(Beginning of EXERCISE INPUT)

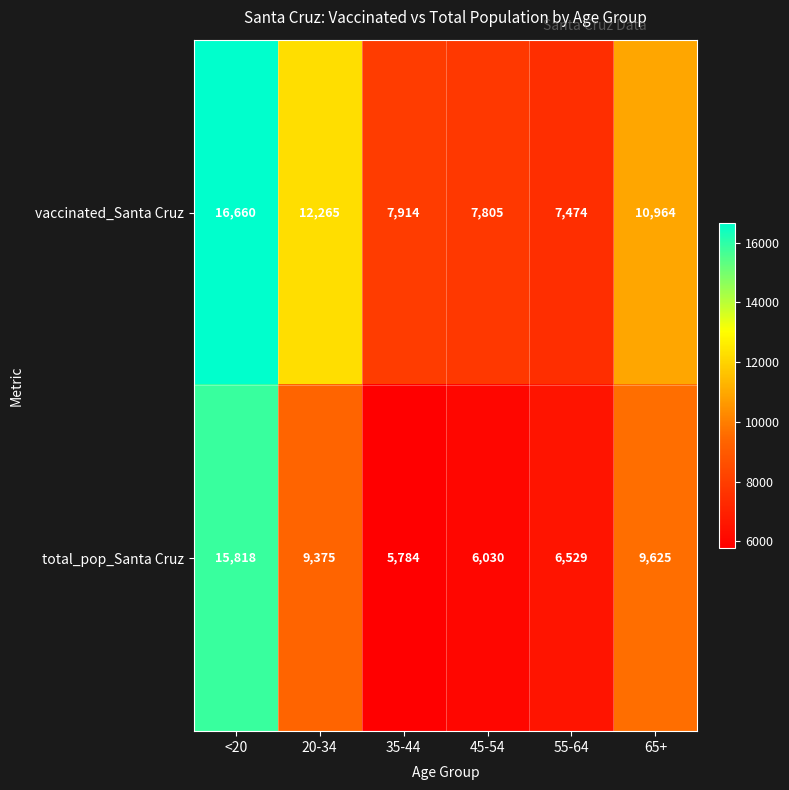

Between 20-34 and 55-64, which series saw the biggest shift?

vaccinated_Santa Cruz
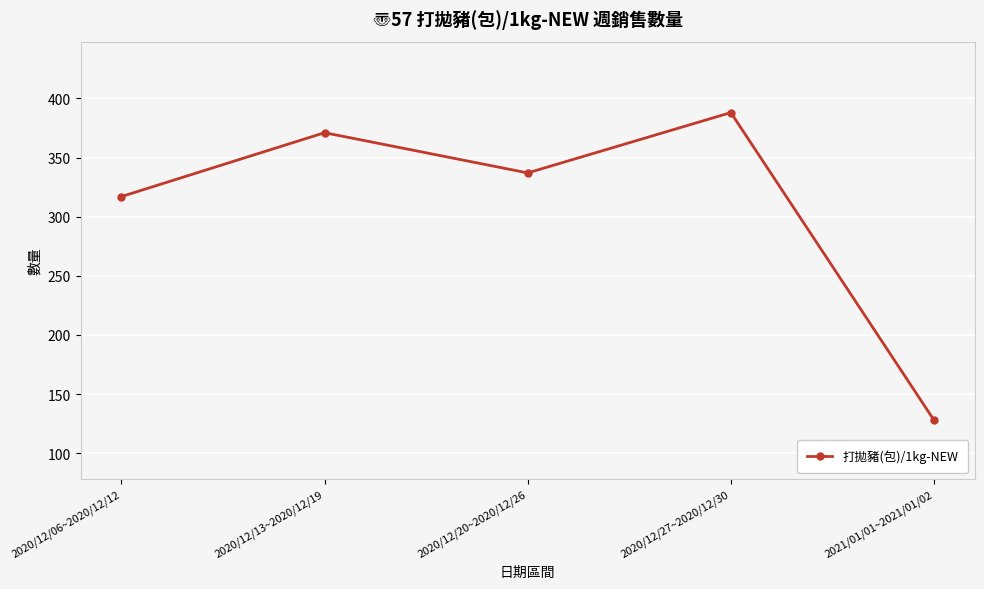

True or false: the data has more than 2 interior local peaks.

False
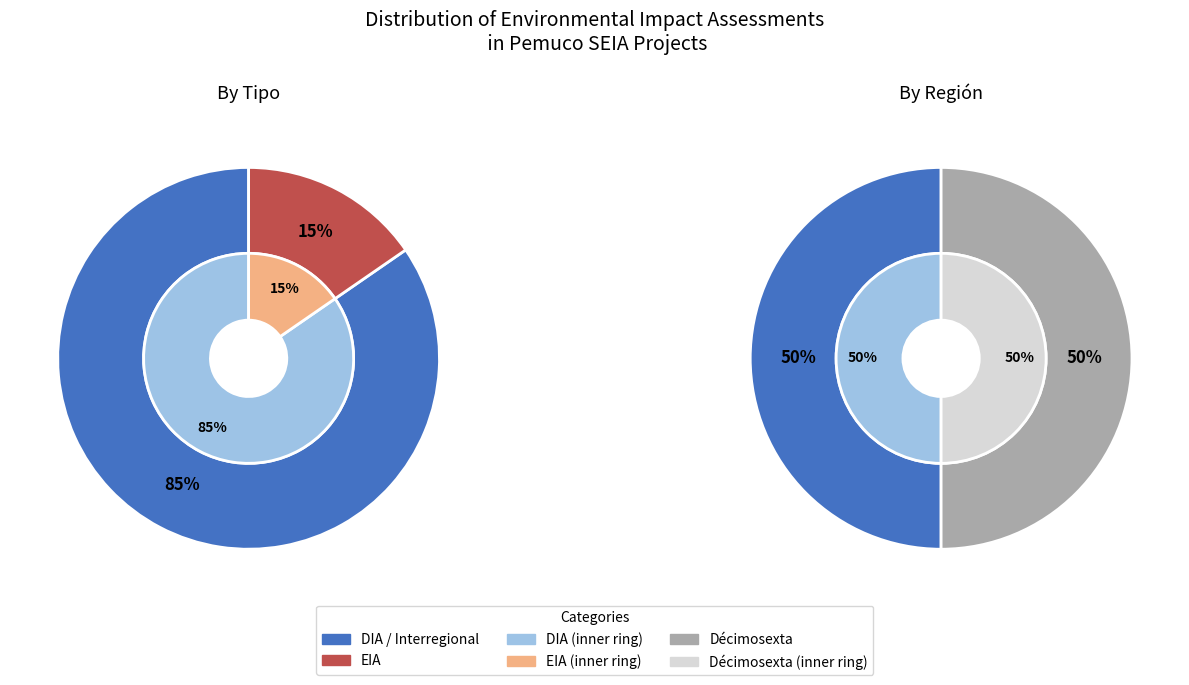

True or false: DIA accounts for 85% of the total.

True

(End of EXERCISE INPUT)

== ASSIGNMENT ==
Rewrite the data above with "series" changed to "category" and everything else left as is. Omit the pictures from your version.

== SOLUTION ==
Between 20-34 and 55-64, which category saw the biggest shift?

vaccinated_Santa Cruz

True or false: the data has more than 2 interior local peaks.

False

True or false: DIA accounts for 85% of the total.

True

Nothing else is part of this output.